Does R's glm function use randomness?

Does R's glm function use randomness in any way? Exercise 8(d) in chapter 5 (section 5.4) of An Introduction to Statistical Learning (a free book) seems to indicate that it does because it has the reader change the random seed and fit a new model (with the same data).

Remark: I'm not using (and don't use) R, so I couldn't test it.

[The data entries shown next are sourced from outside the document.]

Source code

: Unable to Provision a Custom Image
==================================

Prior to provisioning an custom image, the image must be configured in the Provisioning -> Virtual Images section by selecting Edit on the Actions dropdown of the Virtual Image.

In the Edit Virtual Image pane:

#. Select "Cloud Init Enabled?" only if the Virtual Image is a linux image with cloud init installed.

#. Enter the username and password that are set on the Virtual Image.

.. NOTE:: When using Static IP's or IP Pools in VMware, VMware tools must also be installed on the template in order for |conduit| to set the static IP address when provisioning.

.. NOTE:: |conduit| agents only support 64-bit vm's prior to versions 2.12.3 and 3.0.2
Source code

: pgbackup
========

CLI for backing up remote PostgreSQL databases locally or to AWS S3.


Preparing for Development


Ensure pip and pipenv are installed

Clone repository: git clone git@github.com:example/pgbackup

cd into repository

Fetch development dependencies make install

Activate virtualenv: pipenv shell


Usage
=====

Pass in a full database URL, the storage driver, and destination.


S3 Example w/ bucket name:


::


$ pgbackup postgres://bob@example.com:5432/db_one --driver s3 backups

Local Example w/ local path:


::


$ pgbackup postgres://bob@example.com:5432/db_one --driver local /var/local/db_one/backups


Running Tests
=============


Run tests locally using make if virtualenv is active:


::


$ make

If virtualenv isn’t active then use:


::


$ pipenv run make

• Per the documentation [1], it uses iteratively reweighted least squares (IWLS) to fit the model -- might be a place to start. [1]: stat.ethz.ch/R-manual/R-devel/library/stats/html/glm.html
– dlid
May 11 '21 at 21:26
• Thanks @dlid. Looks like the only place where there could be any randomness is in the initial "guess" of the approximation algorithm (as in Newton's method). R has a separate IWLS function and its documentation indicates that its implementation is from a research paper, "page 46 of Suveges (2007)". I checked that out and didn't see any obvious randomness there either. (I might've missed it.) May 11 '21 at 22:26
• Try running it twice with the same inputs and see if the outputs are identical.
– Ben
May 12 '21 at 2:11
• Thanks @Ben. That's what I meant I cannot do when I said "I couldn't test it." May 12 '21 at 18:51

There is no randomness in the fitting algorithm or in the initialisation for the built-in link and family. glm accepts user-defined link/family combinations and these could in principle use randomness.